WRITTEN EXERCISE A —
Answer these questions using the packaging material text below:
(i) What total layer thickness range does the text give as preferred for the multilayer packaging material?
(ii) From what pulp was the base paper made?
(iii) What basis weight did the finished base paper have?

#### SOURCE EXCERPT ####

The multilayer packaging material according to the invention preferably has a total layer thickness of 40 μm to 1000 μm, particularly preferably 40 μm to 150 μm. 3 to 10 layers can be arranged on the substrate of the packaging material. Preferably, 3 to 6 functional layers and/or other layers, as explained above, can be arranged on the substrate. The packaging material according to the invention can particularly preferably have four layers, five layers or six layers.

The invention is further illustrated by the following examples.

Production of a base paper

The base paper was made from eucalyptus pulp. For beating, the pulp was ground as an approximately 5% strength by weight aqueous suspension (high-density stock) using a refiner to a degree of beating of 36° SR. The mean fiber length was 0.64 mm. The concentration of the cellulose fibers in the thin stock was 1% by weight, based on the mass of the cellulose suspension. Additives were added to the thinstock such as cationic starch at 0.4% by weight, as a neutral sizing agent alkyl ketene dimer (AKD) at 0.48% by weight, wet strength agent polyamine-polyamide-epichlorohydrin resin (Kymene ^® ) in an amount of 0.36% by weight and a natural CaCO ₃ in an amount of 10% by weight. The amounts given relate to the pulp mass. The thin stock, the pH of which was adjusted to about 7.5, was transferred from the headbox to the wire of the paper machine, whereupon sheet formation took place with dewatering of the web in the wire section of the paper machine. In the press section, the paper web was further dewatered to a water content of 60% by weight, based on the web weight. Further drying took place in the drying section of the paper machine with heated drying cylinders. A base paper with a basis weight of 160 g/m ² and a moisture content of about 7% was produced.

#### SUPPLIED DATA ####

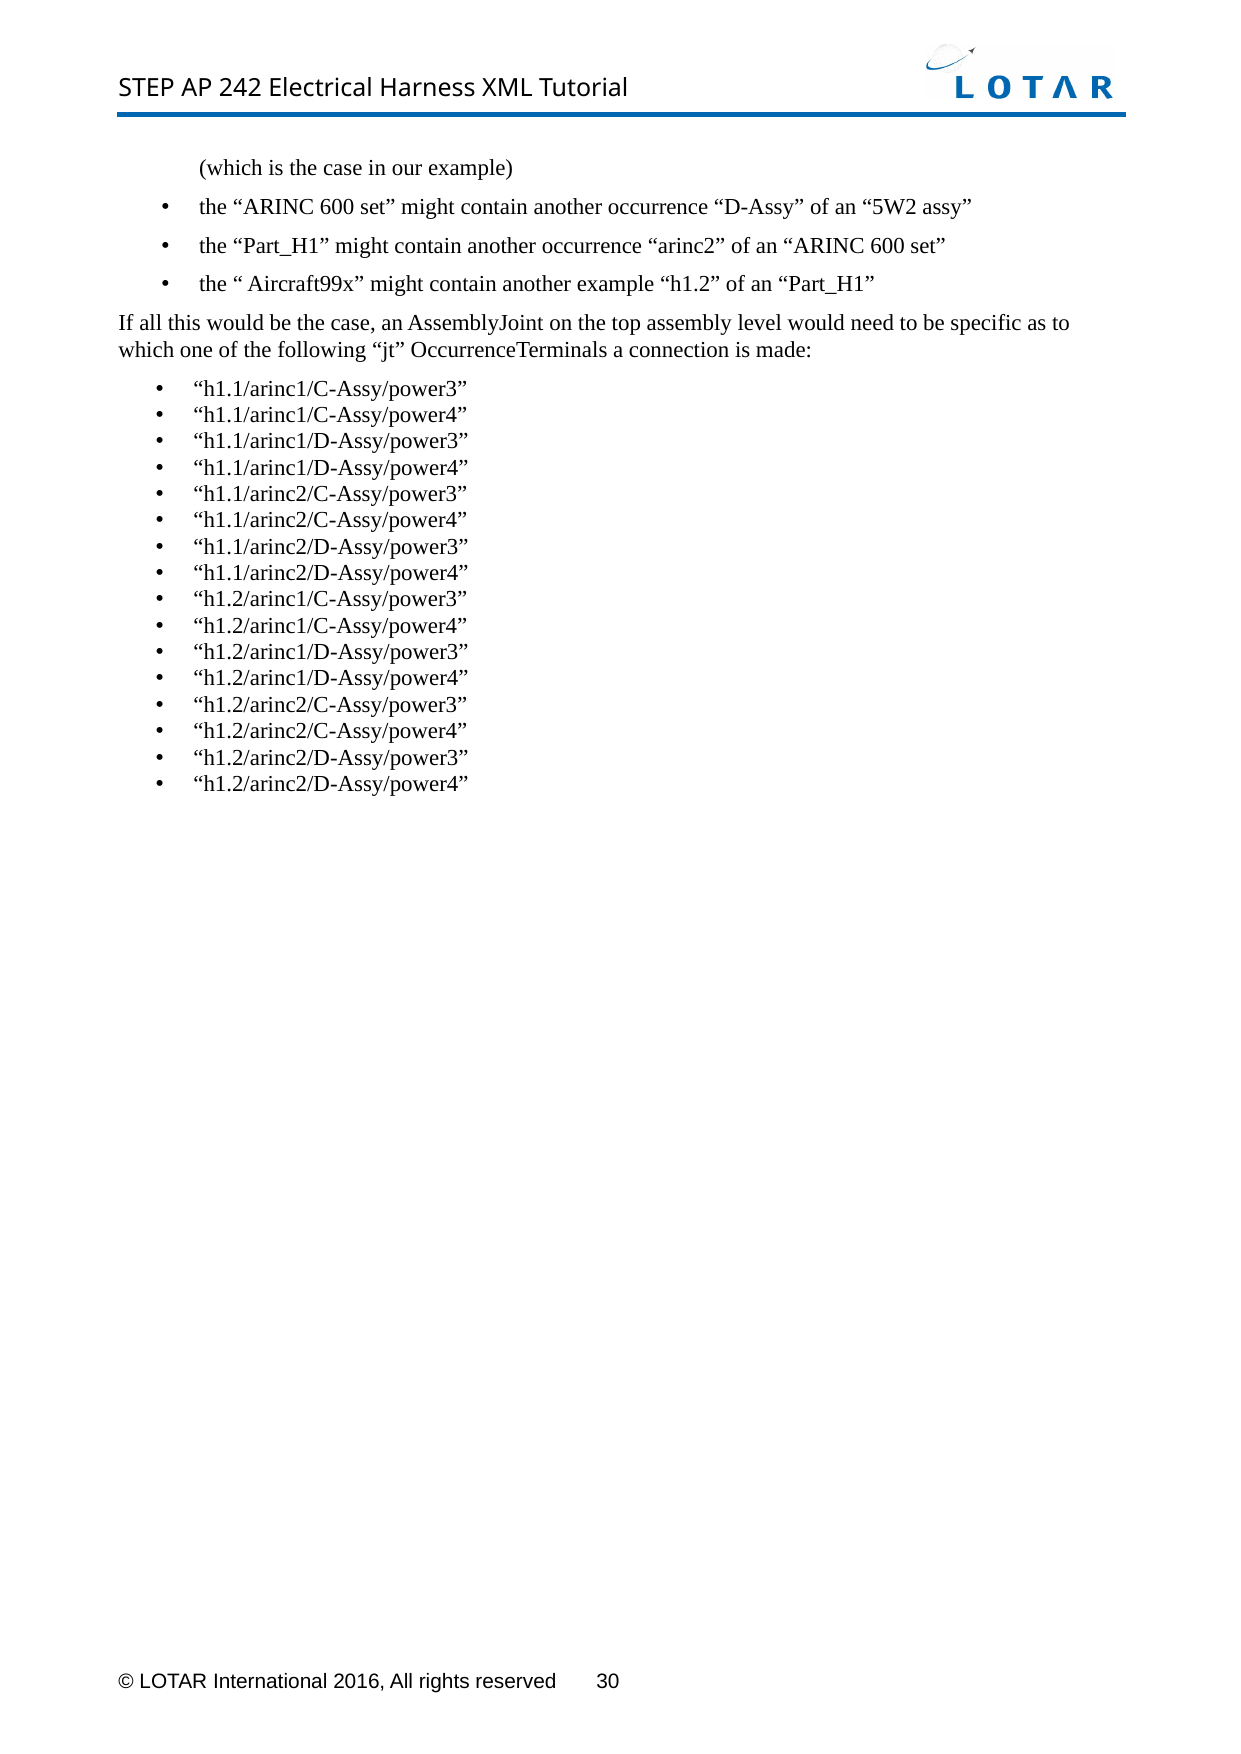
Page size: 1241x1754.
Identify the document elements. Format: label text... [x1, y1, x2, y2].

list “h1.1/arinc1/C-Assy/power3” [156, 374, 1122, 401]
list “h1.1/arinc2/C-Assy/power3” [156, 480, 1122, 506]
list “h1.1/arinc1/D-Assy/power3” [156, 427, 1122, 454]
list “h1.2/arinc1/D-Assy/power3” [156, 638, 1122, 664]
list “h1.2/arinc1/D-Assy/power4” [156, 664, 1122, 691]
list “h1.1/arinc2/D-Assy/power3” [156, 533, 1122, 559]
list “h1.1/arinc2/D-Assy/power4” [156, 559, 1122, 585]
list “h1.2/arinc1/C-Assy/power4” [156, 612, 1122, 638]
list the “Part_H1” might contain another occurrence “arinc2” of an “ARINC 600 set” [161, 232, 1122, 258]
list “h1.2/arinc2/C-Assy/power4” [156, 717, 1122, 743]
list “h1.2/arinc2/D-Assy/power4” [156, 770, 1122, 796]
list the “ARINC 600 set” might contain another occurrence “D-Assy” of an “5W2 assy” [161, 193, 1122, 219]
list “h1.2/arinc2/D-Assy/power3” [156, 743, 1122, 770]
list “h1.1/arinc1/D-Assy/power4” [156, 454, 1122, 480]
list the “ Aircraft99x” might contain another example “h1.2” of an “Part_H1” [161, 271, 1122, 297]
list “h1.2/arinc1/C-Assy/power3” [156, 585, 1122, 612]
text If all this would be the case, an AssemblyJoint on the top assembly level would need to be specific as to which one of the following “jt” OccurrenceTerminals a connection is made: [118, 309, 1122, 362]
list “h1.1/arinc2/C-Assy/power4” [156, 506, 1122, 533]
list “h1.1/arinc1/C-Assy/power4” [156, 401, 1122, 427]
list (which is the case in our example) [161, 154, 1122, 180]
list “h1.2/arinc2/C-Assy/power3” [156, 691, 1122, 717]
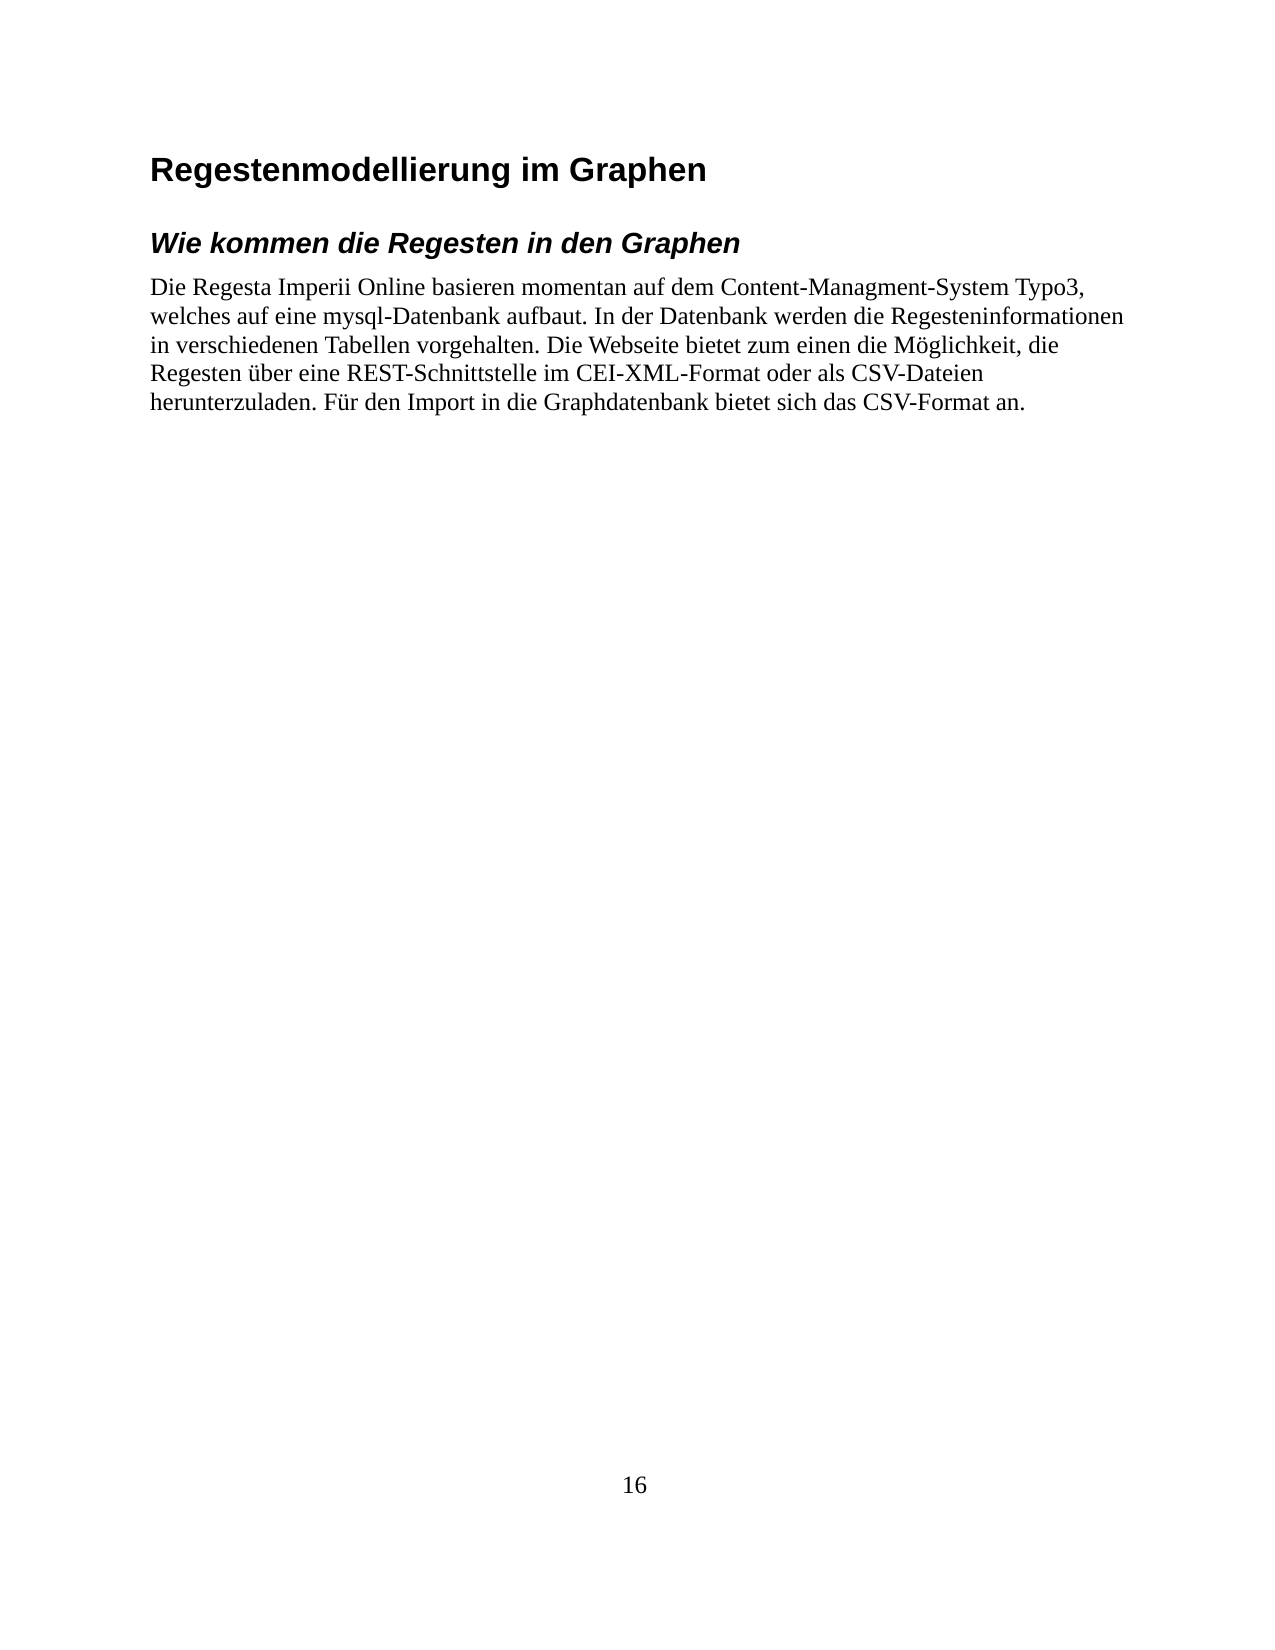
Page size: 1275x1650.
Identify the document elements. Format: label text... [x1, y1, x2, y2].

####

WRITTEN EXERCISE B — Reproduce the records starting at the line that contains "374, 1122, 401]" and ending at the end of the records, both ends included, and leave the pictures out.

CORRECT RESULT A —
(i) 40 μm to 1000 μm
(ii) Eucalyptus pulp
(iii) 160 g/m²

CORRECT RESULT B —
list “h1.1/arinc1/C-Assy/power3” [156, 374, 1122, 401]
list “h1.1/arinc2/C-Assy/power3” [156, 480, 1122, 506]
list “h1.1/arinc1/D-Assy/power3” [156, 427, 1122, 454]
list “h1.2/arinc1/D-Assy/power3” [156, 638, 1122, 664]
list “h1.2/arinc1/D-Assy/power4” [156, 664, 1122, 691]
list “h1.1/arinc2/D-Assy/power3” [156, 533, 1122, 559]
list “h1.1/arinc2/D-Assy/power4” [156, 559, 1122, 585]
list “h1.2/arinc1/C-Assy/power4” [156, 612, 1122, 638]
list the “Part_H1” might contain another occurrence “arinc2” of an “ARINC 600 set” [161, 232, 1122, 258]
list “h1.2/arinc2/C-Assy/power4” [156, 717, 1122, 743]
list “h1.2/arinc2/D-Assy/power4” [156, 770, 1122, 796]
list the “ARINC 600 set” might contain another occurrence “D-Assy” of an “5W2 assy” [161, 193, 1122, 219]
list “h1.2/arinc2/D-Assy/power3” [156, 743, 1122, 770]
list “h1.1/arinc1/D-Assy/power4” [156, 454, 1122, 480]
list the “ Aircraft99x” might contain another example “h1.2” of an “Part_H1” [161, 271, 1122, 297]
list “h1.2/arinc1/C-Assy/power3” [156, 585, 1122, 612]
text If all this would be the case, an AssemblyJoint on the top assembly level would need to be specific as to which one of the following “jt” OccurrenceTerminals a connection is made: [118, 309, 1122, 362]
list “h1.1/arinc2/C-Assy/power4” [156, 506, 1122, 533]
list “h1.1/arinc1/C-Assy/power4” [156, 401, 1122, 427]
list (which is the case in our example) [161, 154, 1122, 180]
list “h1.2/arinc2/C-Assy/power3” [156, 691, 1122, 717]
Page size: 1275x1650.
Identify the document elements. Format: label text... [x1, y1, x2, y2].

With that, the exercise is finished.